_Collected data entries_
+-------+

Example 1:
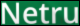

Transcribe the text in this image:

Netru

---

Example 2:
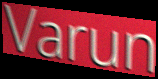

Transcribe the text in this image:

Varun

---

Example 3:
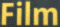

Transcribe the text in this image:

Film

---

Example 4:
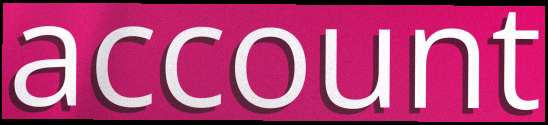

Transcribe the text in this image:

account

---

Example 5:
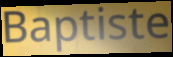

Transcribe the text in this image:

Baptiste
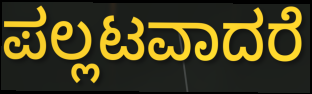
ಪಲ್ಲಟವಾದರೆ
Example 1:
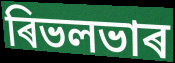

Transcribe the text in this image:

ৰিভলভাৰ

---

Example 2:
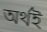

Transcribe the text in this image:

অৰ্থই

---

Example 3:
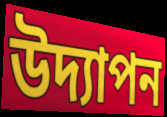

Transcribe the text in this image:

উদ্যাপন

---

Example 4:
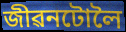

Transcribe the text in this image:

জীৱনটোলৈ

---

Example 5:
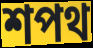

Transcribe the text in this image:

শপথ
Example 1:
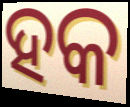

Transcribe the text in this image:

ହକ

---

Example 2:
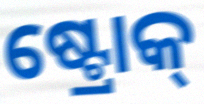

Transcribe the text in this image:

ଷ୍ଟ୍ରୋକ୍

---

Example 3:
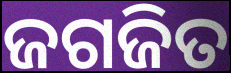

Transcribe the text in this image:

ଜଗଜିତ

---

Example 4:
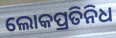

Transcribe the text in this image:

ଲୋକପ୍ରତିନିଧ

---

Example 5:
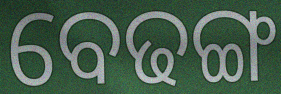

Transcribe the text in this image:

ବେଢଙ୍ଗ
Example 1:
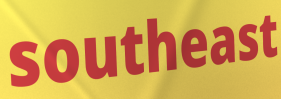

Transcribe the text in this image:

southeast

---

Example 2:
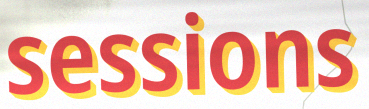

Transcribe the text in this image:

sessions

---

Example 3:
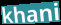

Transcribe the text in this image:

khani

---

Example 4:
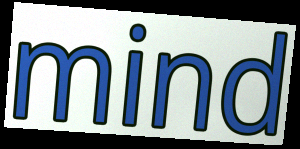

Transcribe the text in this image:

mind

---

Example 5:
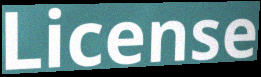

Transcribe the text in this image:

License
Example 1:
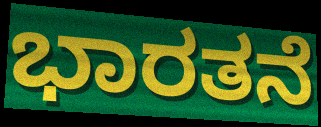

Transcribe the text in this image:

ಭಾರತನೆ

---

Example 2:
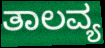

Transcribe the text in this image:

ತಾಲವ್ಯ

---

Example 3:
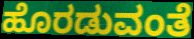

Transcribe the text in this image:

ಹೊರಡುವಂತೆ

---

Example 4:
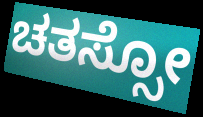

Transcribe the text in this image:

+-------+

_What to produce_
Return all the records above exactly, pictures omitted.

_Problem solution_
Example 1:

Transcribe the text in this image:

Netru

---

Example 2:

Transcribe the text in this image:

Varun

---

Example 3:

Transcribe the text in this image:

Film

---

Example 4:

Transcribe the text in this image:

account

---

Example 5:

Transcribe the text in this image:

Baptiste
ಪಲ್ಲಟವಾದರೆ
Example 1:

Transcribe the text in this image:

ৰিভলভাৰ

---

Example 2:

Transcribe the text in this image:

অৰ্থই

---

Example 3:

Transcribe the text in this image:

উদ্যাপন

---

Example 4:

Transcribe the text in this image:

জীৱনটোলৈ

---

Example 5:

Transcribe the text in this image:

শপথ
Example 1:

Transcribe the text in this image:

ହକ

---

Example 2:

Transcribe the text in this image:

ଷ୍ଟ୍ରୋକ୍

---

Example 3:

Transcribe the text in this image:

ଜଗଜିତ

---

Example 4:

Transcribe the text in this image:

ଲୋକପ୍ରତିନିଧ

---

Example 5:

Transcribe the text in this image:

ବେଢଙ୍ଗ
Example 1:

Transcribe the text in this image:

southeast

---

Example 2:

Transcribe the text in this image:

sessions

---

Example 3:

Transcribe the text in this image:

khani

---

Example 4:

Transcribe the text in this image:

mind

---

Example 5:

Transcribe the text in this image:

License
Example 1:

Transcribe the text in this image:

ಭಾರತನೆ

---

Example 2:

Transcribe the text in this image:

ತಾಲವ್ಯ

---

Example 3:

Transcribe the text in this image:

ಹೊರಡುವಂತೆ

---

Example 4:

Transcribe the text in this image:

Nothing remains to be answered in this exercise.